Which lines in the entries below contain the word "Комиссия"? Pick out each of them and copy it in full.

• • •

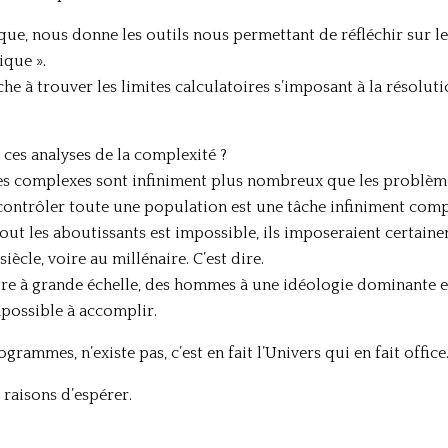
que, nous donne les outils nous permettant de réfléchir sur l
ique ».
ache à trouver les limites calculatoires s’imposant à la résolu
.
 ces analyses de la complexité ?
es complexes sont infiniment plus nombreux que les problèm
contrôler toute une population est une tâche infiniment comp
tout les aboutissants est impossible, ils imposeraient certai
iècle, voire au millénaire. C’est dire.
re à grande échelle, des hommes à une idéologie dominante e
ossible à accomplir.
ammes, n’existe pas, c’est en fait l’Univers qui en fait office
 raisons d’espérer.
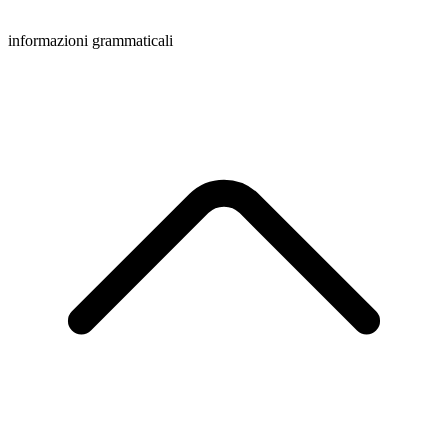
informazioni grammaticali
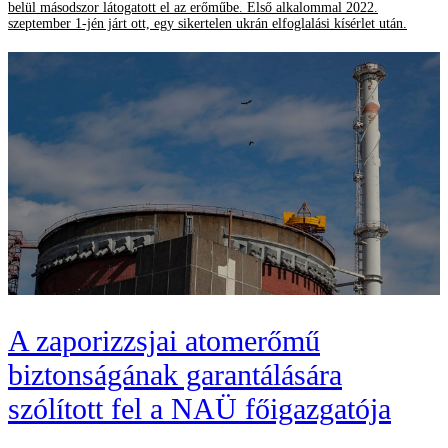
belül másodszor látogatott el az erőműbe. Első alkalommal 2022.
szeptember 1-jén járt ott, egy sikertelen ukrán elfoglalási kísérlet után.
A zaporizzsjai atomerőmű
biztonságának garantálására
szólított fel a NAÜ főigazgatója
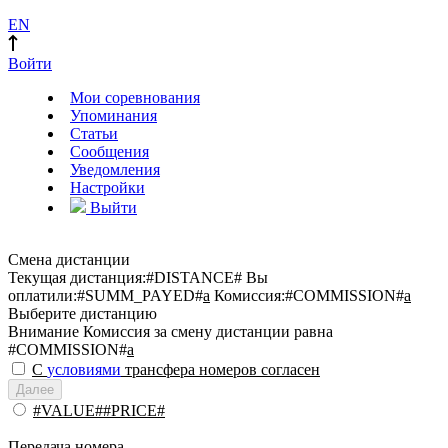
EN
Войти
Мои соревнования
Упоминания
Статьи
Сообщения
Уведомления
Настройки
Выйти
Смена дистанции
Текущая дистанция:
#DISTANCE#
Вы
оплатили:
#SUMM_PAYED#
a
Комиссия:
#COMMISSION#
a
Выберите дистанцию
Внимание
Комиссия за смену дистанции равна
#COMMISSION#
a
С
условиями
трансфера номеров согласен
Далее
#VALUE##PRICE#
Передача номера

• • •

[RESULT BELOW]
Комиссия:
Комиссия за смену дистанции равна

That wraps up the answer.